Ausgerechnet Russland warnt Baerbock vor fremder Atomgefahr – droht eine neue, gefährliche Epoche?

Deutschland sieht kein Grund zur Fortsetzung der nuklearen Gespräche mit dem Iran. Ausgerechnet Russland warnte nun vor der Atomgefahr.
München – Der Iran-Deal, der sogenannte JCPOA, soll eine atomare Bewaffnung des Iran verhindern – im Austausch gegen Sanktionslockerungen. Aktuell hakt es aber bei den Verhandlungen, unter anderem wegen der Demonstrationen gegen das iranische Regime und dessen Unterdrückung der Proteste.
Deutschland will die Protestbewegung unterstützen, statt über Erleichterungen zu verhandeln. Ausgerechnet Russland warnt jetzt Berlin vor den Konsequenzen, sollte es keinen neuen Atomdeal mit dem Iran geben. Wladimir Putins Regierung suchte zuletzt zumindest teilweise den Schulterschluss mit Teheran – etwa bei Waffenlieferungen.
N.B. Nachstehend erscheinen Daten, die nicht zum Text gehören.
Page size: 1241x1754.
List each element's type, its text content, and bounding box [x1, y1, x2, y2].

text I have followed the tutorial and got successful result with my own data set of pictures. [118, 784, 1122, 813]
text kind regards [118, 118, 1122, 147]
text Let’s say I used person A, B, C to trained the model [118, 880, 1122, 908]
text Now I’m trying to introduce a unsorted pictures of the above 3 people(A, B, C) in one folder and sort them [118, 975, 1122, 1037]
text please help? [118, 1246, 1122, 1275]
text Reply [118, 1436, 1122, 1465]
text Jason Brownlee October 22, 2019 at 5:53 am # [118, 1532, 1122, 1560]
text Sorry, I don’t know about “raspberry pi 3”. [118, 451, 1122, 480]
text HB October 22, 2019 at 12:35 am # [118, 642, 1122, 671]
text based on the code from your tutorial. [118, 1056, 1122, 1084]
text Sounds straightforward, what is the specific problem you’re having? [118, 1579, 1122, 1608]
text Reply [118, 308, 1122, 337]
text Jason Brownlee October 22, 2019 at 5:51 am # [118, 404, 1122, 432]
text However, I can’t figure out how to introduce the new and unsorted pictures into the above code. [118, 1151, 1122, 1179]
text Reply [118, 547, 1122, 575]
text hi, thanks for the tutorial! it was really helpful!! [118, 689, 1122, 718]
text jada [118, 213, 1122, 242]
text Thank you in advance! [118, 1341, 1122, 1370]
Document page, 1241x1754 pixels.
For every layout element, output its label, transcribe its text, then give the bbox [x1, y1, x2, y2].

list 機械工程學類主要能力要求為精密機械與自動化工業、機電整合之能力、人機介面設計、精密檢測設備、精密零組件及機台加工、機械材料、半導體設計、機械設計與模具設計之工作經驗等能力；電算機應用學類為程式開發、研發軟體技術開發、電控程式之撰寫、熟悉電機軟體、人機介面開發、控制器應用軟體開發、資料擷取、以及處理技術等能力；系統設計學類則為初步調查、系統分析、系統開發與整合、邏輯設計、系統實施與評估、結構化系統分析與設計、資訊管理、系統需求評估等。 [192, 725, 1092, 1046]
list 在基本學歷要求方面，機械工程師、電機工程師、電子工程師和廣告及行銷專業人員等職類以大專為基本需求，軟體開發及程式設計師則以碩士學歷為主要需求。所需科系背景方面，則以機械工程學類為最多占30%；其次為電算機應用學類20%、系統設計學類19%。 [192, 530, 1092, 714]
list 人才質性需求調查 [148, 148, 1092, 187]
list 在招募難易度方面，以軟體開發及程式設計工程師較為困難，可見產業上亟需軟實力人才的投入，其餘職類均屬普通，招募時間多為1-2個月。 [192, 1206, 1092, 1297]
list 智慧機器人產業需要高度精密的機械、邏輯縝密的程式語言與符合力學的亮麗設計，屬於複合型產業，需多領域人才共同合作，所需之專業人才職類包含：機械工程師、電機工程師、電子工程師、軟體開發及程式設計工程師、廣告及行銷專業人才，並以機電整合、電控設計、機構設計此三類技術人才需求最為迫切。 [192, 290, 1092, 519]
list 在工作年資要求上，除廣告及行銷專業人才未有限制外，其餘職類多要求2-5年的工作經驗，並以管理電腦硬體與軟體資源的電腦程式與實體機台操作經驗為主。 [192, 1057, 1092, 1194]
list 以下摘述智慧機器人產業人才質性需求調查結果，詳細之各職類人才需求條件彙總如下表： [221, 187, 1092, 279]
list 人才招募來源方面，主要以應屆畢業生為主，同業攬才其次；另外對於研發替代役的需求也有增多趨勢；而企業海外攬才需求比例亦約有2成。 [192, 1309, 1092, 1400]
Atom-Verhandlungen mit dem Iran: Berlin sieht „derzeit keinen Anlass“ – Russland warnt
Bei der Bundespressekonferenz am Mittwoch (28. Dezember) hatte sich der Sprecher von Annalena Baerbocks Auswärtigem Amt, Christofer Burger, auf Nachfrage zu den Nuklear-Verhandlungen mit dem Iran geäußert. Für Gespräche gebe es „derzeit keine Hinweise und keinen Anlass“, erklärte er. Man habe in den letzten Tagen immer wieder deutlich gemacht, dass Verhandlungen nicht stattfinden. Das Augenmerk liege auf der Unterstützung der Demonstrationen, so Burger.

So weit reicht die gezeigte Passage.